Student Selection, Attrition, and Replacement in KIPP Schools
Skeptics of charter schools have argued that the impact of charters on student performance can be attributed to their ability to “skim motivated students.” That is to say, in simplified terms: high-flying charters are high-flying, not because of their ability to educate kids more effectively than their traditional public school peers, but because of their ability to attract and retain cream-of-the-crop students.
Mathematica Policy Research, a top-notch policy and program evaluator, has recently looked into this precise question, using KIPP charter schools as its guinea-pig. KIPP, with its 125 schools in 39 states and the District of Columbia, is one of the largest charter school networks in the U.S. In Ohio, it operates one middle school in Columbus (sponsored by Fordham).
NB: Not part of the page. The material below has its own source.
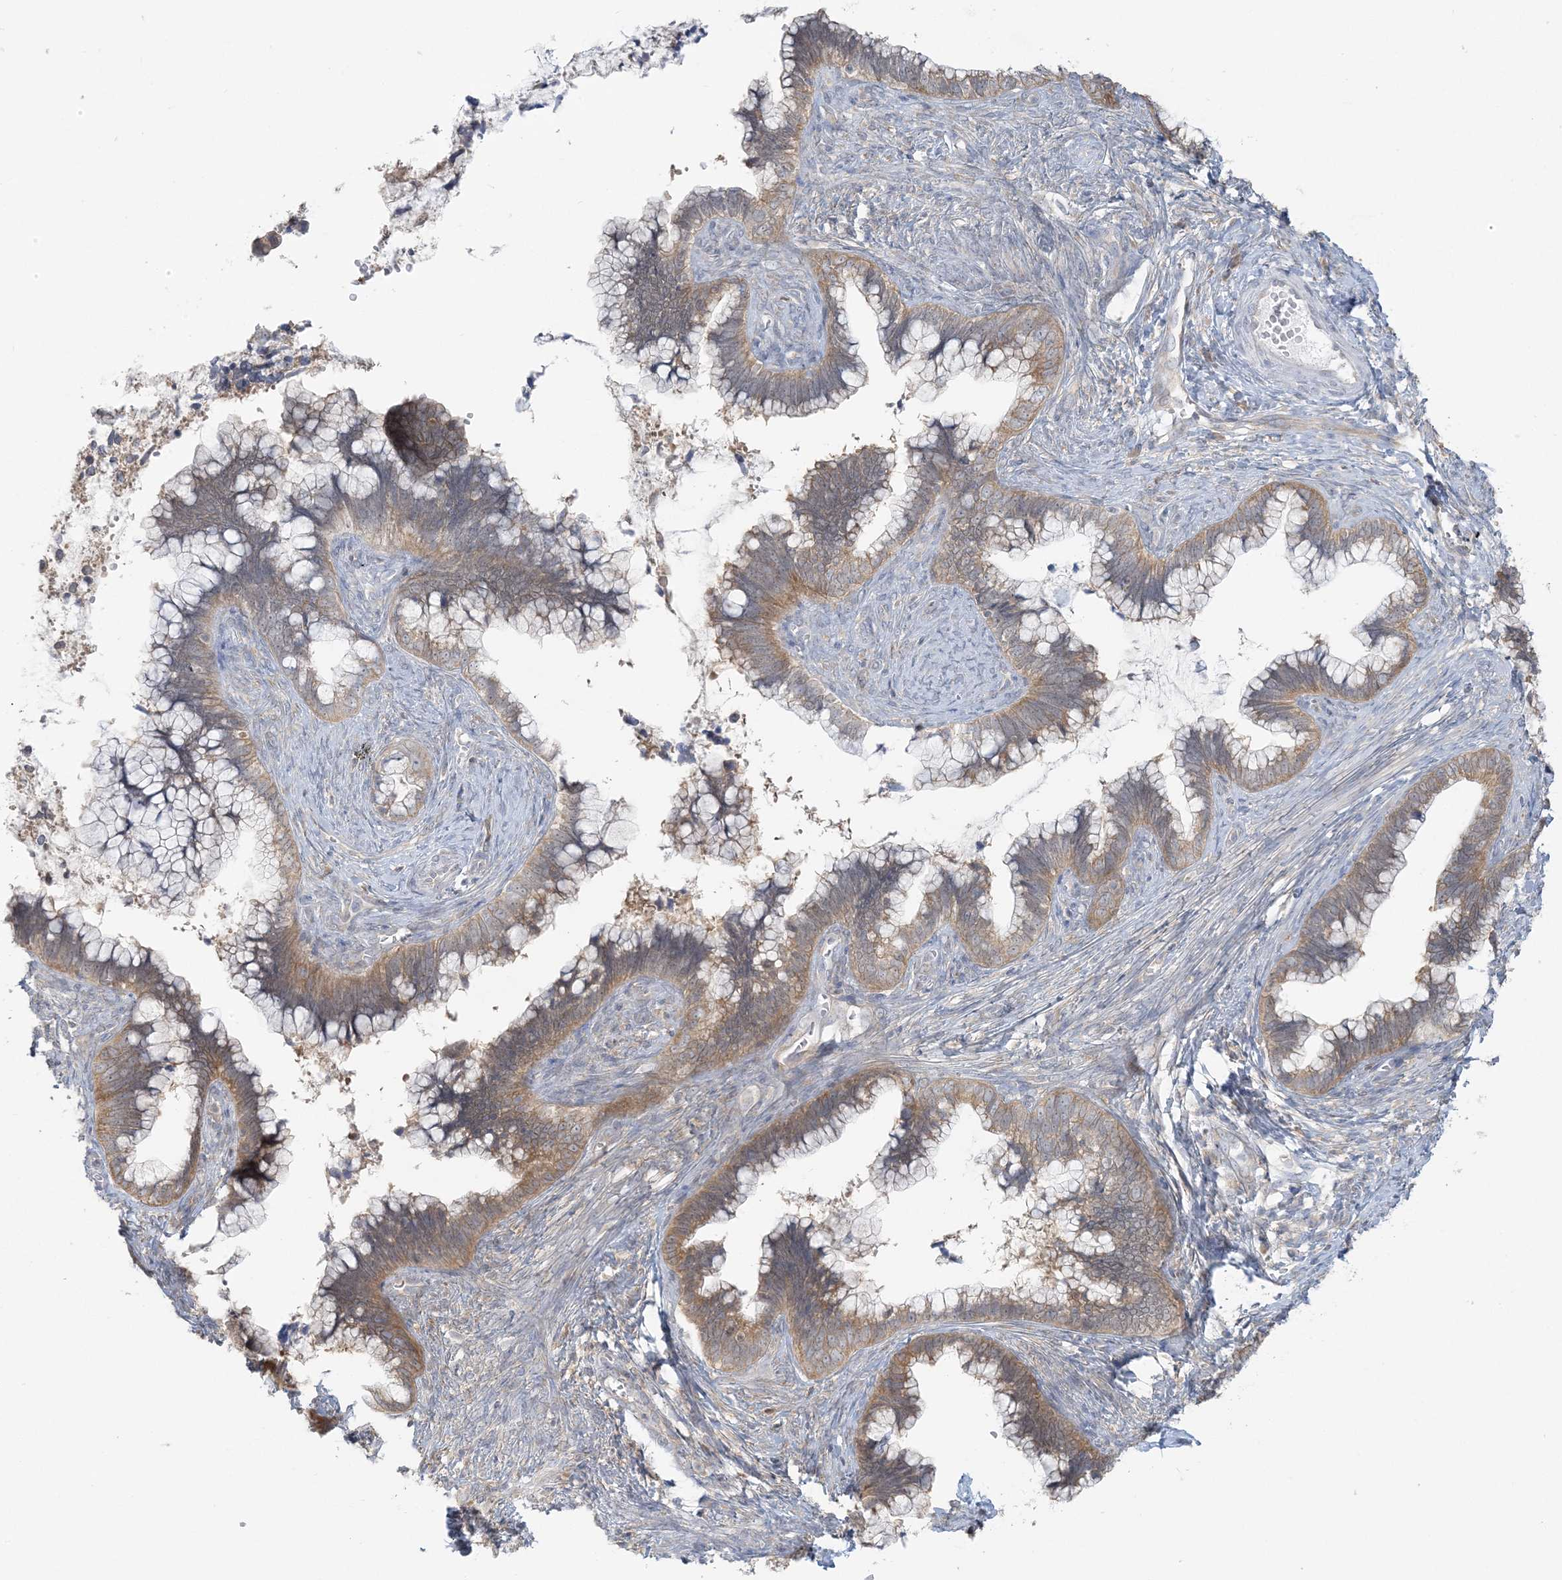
{"staining": {"intensity": "moderate", "quantity": ">75%", "location": "cytoplasmic/membranous"}, "tissue": "cervical cancer", "cell_type": "Tumor cells", "image_type": "cancer", "snomed": [{"axis": "morphology", "description": "Adenocarcinoma, NOS"}, {"axis": "topography", "description": "Cervix"}], "caption": "Cervical cancer stained for a protein shows moderate cytoplasmic/membranous positivity in tumor cells.", "gene": "EEFSEC", "patient": {"sex": "female", "age": 44}}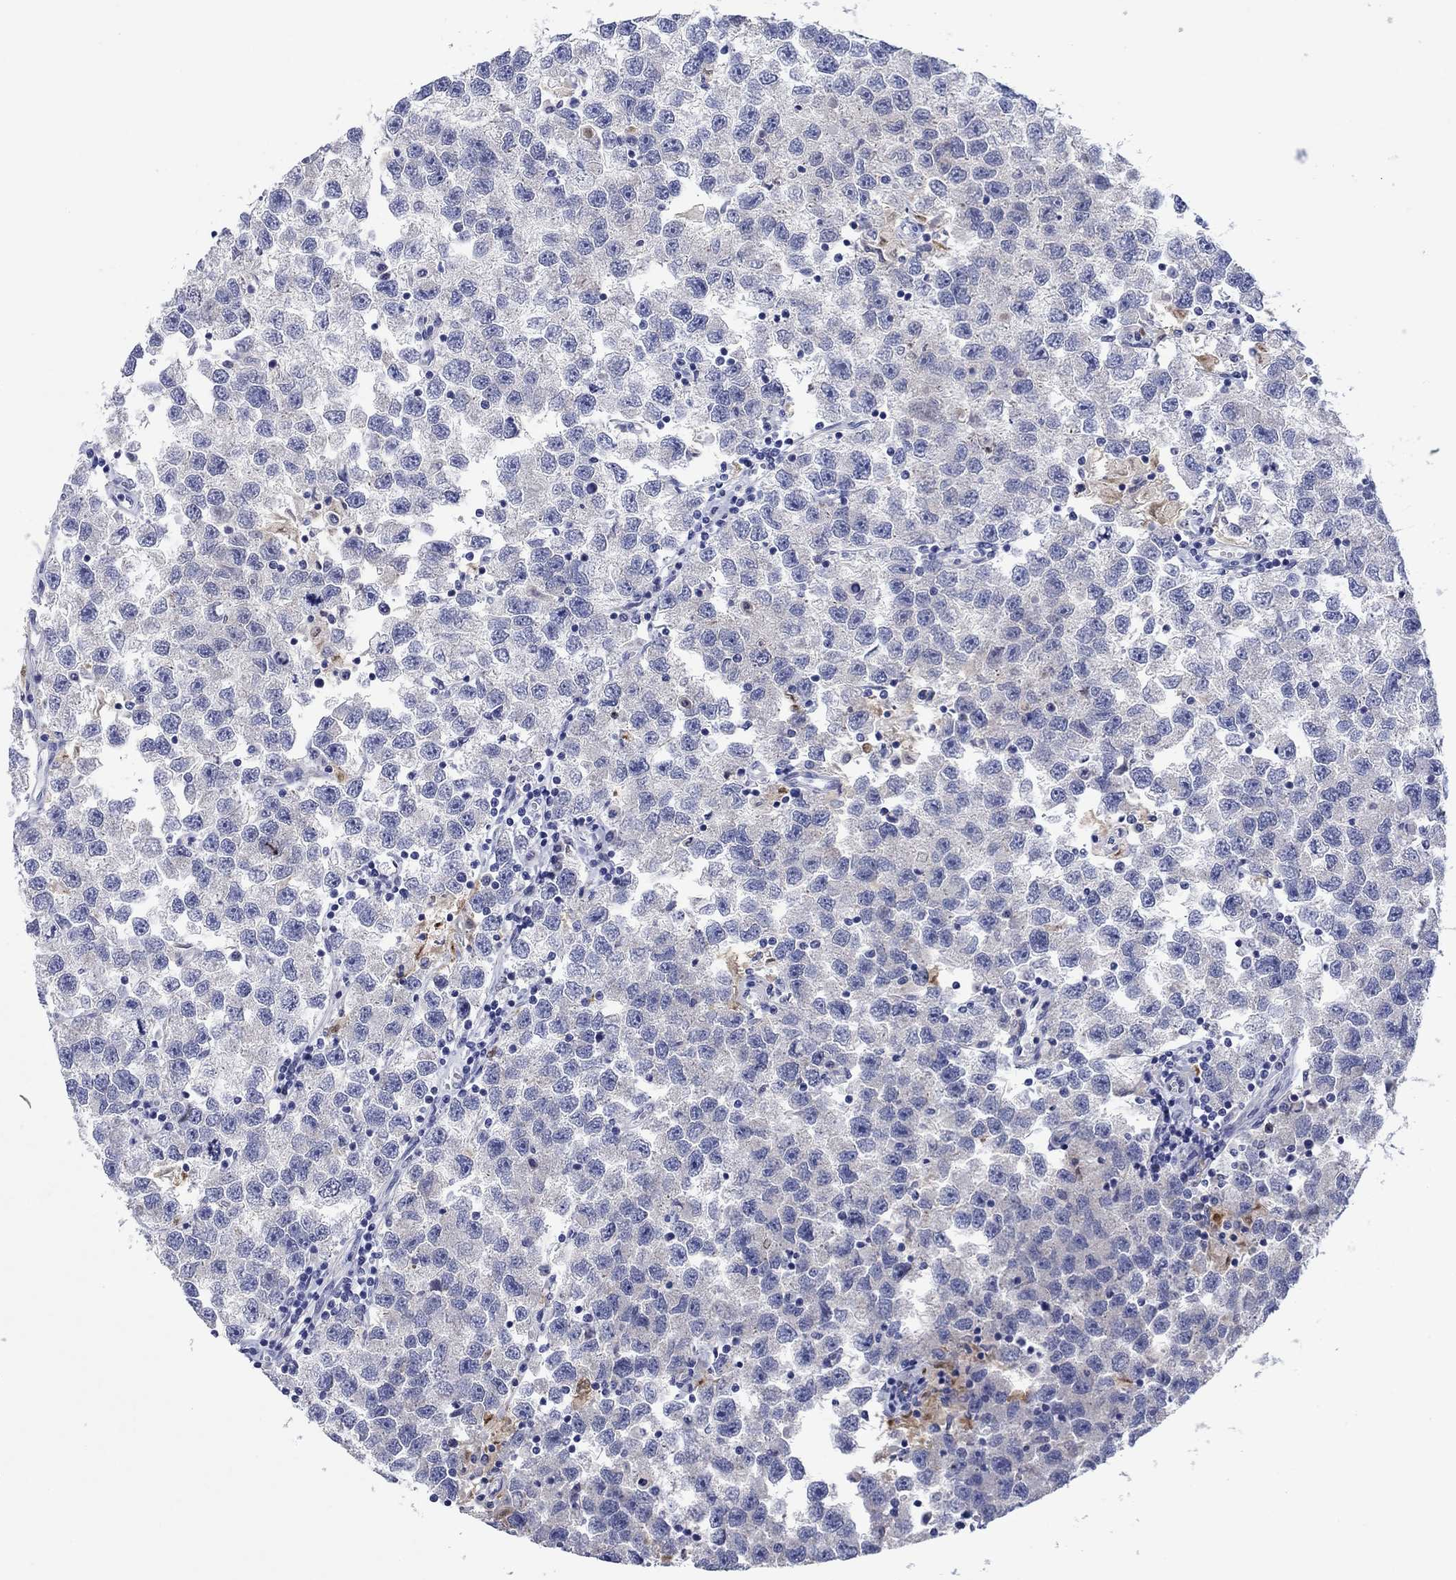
{"staining": {"intensity": "negative", "quantity": "none", "location": "none"}, "tissue": "testis cancer", "cell_type": "Tumor cells", "image_type": "cancer", "snomed": [{"axis": "morphology", "description": "Seminoma, NOS"}, {"axis": "topography", "description": "Testis"}], "caption": "Tumor cells are negative for brown protein staining in testis cancer (seminoma).", "gene": "HDC", "patient": {"sex": "male", "age": 26}}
The researcher ask whether KIPP schools have (1) higher rates of attrition of its low-performers, compared to their district school peers; and (2) whether KIPP schools have higher rates of “late arriving” high-performers, compared to their district counterparts. If the researchers find higher rates of attrition or late-arriving, one could infer that the positive impact that KIPP charters have on student performance (found here, here, and here) is a function of selection and (de-selection) of students rather than of KIPP’s educational approach.
When the researchers compared attrition rates, they found no significant difference. KIPP schools lost students of the same quality, at the same rate as their district counterparts; in fact, both tended to lose mostly low-achievers. So with respect to attrition: check, one cannot attribute KIPP’s positive impact to its ability to “lose” or “de-select” lousy students. When the researchers compared late arrivals, KIPP schools did attract a higher proportion of high-achieving students than did district schools. So the evidence is less clear: some of KIPP’s positive impact might be attributable to the late-arrival of smart youngsters.
The researchers conclude that, despite KIPP’s higher rate of late-arriving, high-performers, one cannot attribute KIPP’s “large cumulative impacts on student achievement” to this factor alone. (This would be mediated through “peer effects.” Think about it like this: studying with more “smart” people should make one smarter.) The bottom-line, then: in light of rigorous evaluation, KIPP continues to shine. The research here indicates to even the severest skeptic that KIPP’s educational approach—no excuses, more time, etc.—has a measurable, positive impact on student learning.
SOURCE: Ira Nicholas-Barrer, Brian P. Gill, Phillip Gleason, and Christina Clark Tuttle, Student Selection, Attrition, and Replacement in KIPP Middle Schools, (Washington D.C.: Mathematica Policy Research, September 2012).